Supplied passage:
Re: getdents - ext4 vs btrfs performance

Phillip Susi <phillsusi@xxxxxxxxx> · Tue, 13 Mar 2012 16:22:52 -0400

On 3/13/2012 3:53 PM, Ted Ts'o wrote:
Because that would be a format change.

I think a format change would be preferable to runtime sorting.

What we have today is not a hash table; it's a hashed tree, where we
use a fixed-length key for the tree based on the hash of the file
name.  Currently the leaf nodes of the tree are the directory blocks
themselves; that is, the lowest level of the index blocks tells you to
look at directory block N, where that directory contains the directory
indexes for those file names which are in a particular range (say,
between 0x2325777A and 0x2325801).

So the index nodes contain the hash ranges for the leaf block, but the 
leaf block only contains the regular directory entries, not a hash for 
each name?  That would mean that adding or removing names would require 
moving around the regular directory entries wouldn't it?

Listing:
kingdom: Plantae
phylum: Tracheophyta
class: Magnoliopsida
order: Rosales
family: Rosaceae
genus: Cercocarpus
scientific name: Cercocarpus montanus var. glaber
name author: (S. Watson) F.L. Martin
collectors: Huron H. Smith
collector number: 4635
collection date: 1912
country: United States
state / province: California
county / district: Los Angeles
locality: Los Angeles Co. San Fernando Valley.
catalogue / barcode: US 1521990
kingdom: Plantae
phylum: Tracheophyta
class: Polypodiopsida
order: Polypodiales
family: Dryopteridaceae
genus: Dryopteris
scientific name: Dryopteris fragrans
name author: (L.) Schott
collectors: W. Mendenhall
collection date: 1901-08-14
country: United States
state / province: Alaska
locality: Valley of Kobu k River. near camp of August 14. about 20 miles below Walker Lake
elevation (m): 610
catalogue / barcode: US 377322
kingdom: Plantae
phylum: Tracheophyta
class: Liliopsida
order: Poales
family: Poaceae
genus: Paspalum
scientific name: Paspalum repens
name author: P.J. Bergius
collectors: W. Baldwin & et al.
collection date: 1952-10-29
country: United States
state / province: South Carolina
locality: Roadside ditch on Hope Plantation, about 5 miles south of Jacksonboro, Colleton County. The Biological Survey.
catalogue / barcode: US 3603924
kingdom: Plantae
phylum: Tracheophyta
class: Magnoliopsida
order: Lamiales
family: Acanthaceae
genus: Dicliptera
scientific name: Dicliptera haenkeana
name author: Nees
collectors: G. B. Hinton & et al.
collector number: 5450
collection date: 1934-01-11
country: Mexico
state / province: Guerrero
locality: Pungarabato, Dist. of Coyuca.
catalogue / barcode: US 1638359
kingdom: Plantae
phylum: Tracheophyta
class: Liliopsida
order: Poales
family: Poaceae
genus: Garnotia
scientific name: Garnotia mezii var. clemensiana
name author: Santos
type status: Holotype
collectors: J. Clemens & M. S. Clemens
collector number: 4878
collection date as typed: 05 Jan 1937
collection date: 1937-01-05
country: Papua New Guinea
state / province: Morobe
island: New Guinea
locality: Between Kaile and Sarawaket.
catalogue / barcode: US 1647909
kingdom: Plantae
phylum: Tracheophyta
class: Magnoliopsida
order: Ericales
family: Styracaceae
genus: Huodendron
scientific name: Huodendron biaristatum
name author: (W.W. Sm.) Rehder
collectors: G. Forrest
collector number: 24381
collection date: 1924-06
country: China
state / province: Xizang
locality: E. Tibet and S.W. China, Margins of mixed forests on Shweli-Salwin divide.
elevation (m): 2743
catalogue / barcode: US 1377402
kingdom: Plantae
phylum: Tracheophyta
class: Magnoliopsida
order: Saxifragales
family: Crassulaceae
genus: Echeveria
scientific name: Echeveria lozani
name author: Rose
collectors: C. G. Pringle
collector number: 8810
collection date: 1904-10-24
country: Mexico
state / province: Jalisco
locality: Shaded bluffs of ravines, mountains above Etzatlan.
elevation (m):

Given instruction A: In the ext4 directory message, what currently serves as the leaf nodes of the hashed tree?
Given instruction B: Write the next few sentences of the ext4 directory message.
The items have no connection to the ext4 directory message.

Exercise output A: The directory blocks themselves serve as the leaf nodes.

Exercise output B:
If we aren't going to change the ordering of the directory directory,
that means we would need to change things so the leaf nodes contain
the actual directory file names themselves, so that we know whether or
not we've hit the correct entry or not before we go to read in a
specific directory block (otherwise, you'd have problems dealing with
hash collisions).  But in that case, instead of storing the pointer to
the directory entry, since the bulk of the size of a directory entry
is the filename itself, you might as well store the inode number in
the tree itself, and be done with it.

I would think that hash collisions are rare enough that reading a 
directory block you end up not needing once in a blue moon would be 
chalked up under "who cares".  So just stick with hash, offset pairs to 
map the hash to the normal directory entry.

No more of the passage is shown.